• _PASSAGE TO READ_
Core Concepts
This page introduces the fundamental ideas behind TeaLeaf.
Dual Format
TeaLeaf has two representations of the same data:
Text (.tl) | Binary (.tlbx) | |
|---|---|---|
| Purpose | Authoring, version control, review | Storage, transmission, deployment |
| Human-readable | Yes | No |
| Comments | Yes (#) | Stripped during compilation |
| Schemas | Inline @struct definitions | Embedded in schema table |
| Size | Larger (field names in data) | Compact (positional, deduplicated) |
| Speed | Slower to parse | Fast random-access via memory mapping |
The .tl file is the source of truth. Binary files are compiled artifacts – regenerate them when the source changes.
Schemas
Schemas define the structure of your data using @struct:
@struct point (x: int, y: int)
@struct line (start: point, end: point, color: string?)
Key properties:
- Inline – schemas live in the same file as data
- Positional – binary encoding uses field order, not names
- Nestable – structs can reference other structs
- Nullable – fields marked with
?accept null (~)
Schemas enable @table for compact tabular data:
points: @table point [
(0, 0),
(100, 200),
(-50, 75),
]
Without schemas, the same data would require repeating field names:
# Without schemas -- verbose
points: [
{x: 0, y: 0},
{x: 100, y: 200},
{x: -50, y: 75},
]
Type System
TeaLeaf has a rich type system with primitives, containers, and modifiers.

• _EXPLORE THE MATERIAL_
[1] State whether each statement agrees with the TeaLeaf passage, answering yes or no and quoting the words from the passage that decide it: (a) comments are kept in binary files; (b) the .tl file is treated as the source of truth; (c) binary encoding relies on field names.
[2] Summarize the TeaLeaf passage in two sentences.
The material that comes after the TeaLeaf passage is separate from it.

• _LISTED ENTRIES_
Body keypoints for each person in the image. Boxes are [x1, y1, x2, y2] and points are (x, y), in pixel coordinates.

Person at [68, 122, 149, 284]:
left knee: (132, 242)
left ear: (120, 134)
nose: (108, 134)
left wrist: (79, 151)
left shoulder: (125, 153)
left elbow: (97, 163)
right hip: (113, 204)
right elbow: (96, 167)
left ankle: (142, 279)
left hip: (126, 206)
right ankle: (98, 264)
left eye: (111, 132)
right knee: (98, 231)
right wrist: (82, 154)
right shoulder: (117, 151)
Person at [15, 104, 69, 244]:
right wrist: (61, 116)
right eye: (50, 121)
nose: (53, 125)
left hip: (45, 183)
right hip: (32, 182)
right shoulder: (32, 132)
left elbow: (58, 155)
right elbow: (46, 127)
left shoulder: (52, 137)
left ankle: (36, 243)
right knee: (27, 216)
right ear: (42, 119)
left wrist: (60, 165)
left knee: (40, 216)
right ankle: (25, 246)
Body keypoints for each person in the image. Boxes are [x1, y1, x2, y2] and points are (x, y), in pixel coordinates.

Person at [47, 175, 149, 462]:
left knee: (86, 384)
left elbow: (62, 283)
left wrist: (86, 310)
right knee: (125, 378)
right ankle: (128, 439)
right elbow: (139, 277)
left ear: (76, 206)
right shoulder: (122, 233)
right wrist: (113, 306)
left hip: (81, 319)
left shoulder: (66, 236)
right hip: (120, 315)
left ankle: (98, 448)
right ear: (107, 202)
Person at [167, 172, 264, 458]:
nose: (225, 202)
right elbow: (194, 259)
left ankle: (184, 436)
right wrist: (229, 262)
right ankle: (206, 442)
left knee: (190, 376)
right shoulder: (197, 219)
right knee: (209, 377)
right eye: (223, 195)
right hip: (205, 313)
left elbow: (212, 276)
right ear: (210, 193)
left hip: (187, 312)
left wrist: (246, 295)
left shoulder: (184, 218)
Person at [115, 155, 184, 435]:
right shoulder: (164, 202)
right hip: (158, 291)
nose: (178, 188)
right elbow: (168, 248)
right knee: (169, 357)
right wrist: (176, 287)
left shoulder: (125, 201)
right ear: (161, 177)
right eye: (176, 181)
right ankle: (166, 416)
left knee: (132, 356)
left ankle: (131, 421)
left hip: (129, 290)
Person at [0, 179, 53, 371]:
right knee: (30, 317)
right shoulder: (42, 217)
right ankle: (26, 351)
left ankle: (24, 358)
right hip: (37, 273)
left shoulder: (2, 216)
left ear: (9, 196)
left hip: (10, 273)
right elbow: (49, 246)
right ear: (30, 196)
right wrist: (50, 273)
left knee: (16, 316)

• _RESPONSES TO THE TASKS_
[1]
(a) No: "Stripped during compilation"
(b) Yes: "The .tl file is the source of truth."
(c) No: "binary encoding uses field order, not names"

[2] TeaLeaf stores the same data in a human-readable text format (.tl) used as the source of truth and in a compact binary format (.tlbx) compiled from it. Schemas defined inline with @struct are positional, nestable, and nullable, and they enable @table to hold tabular data without repeating field names.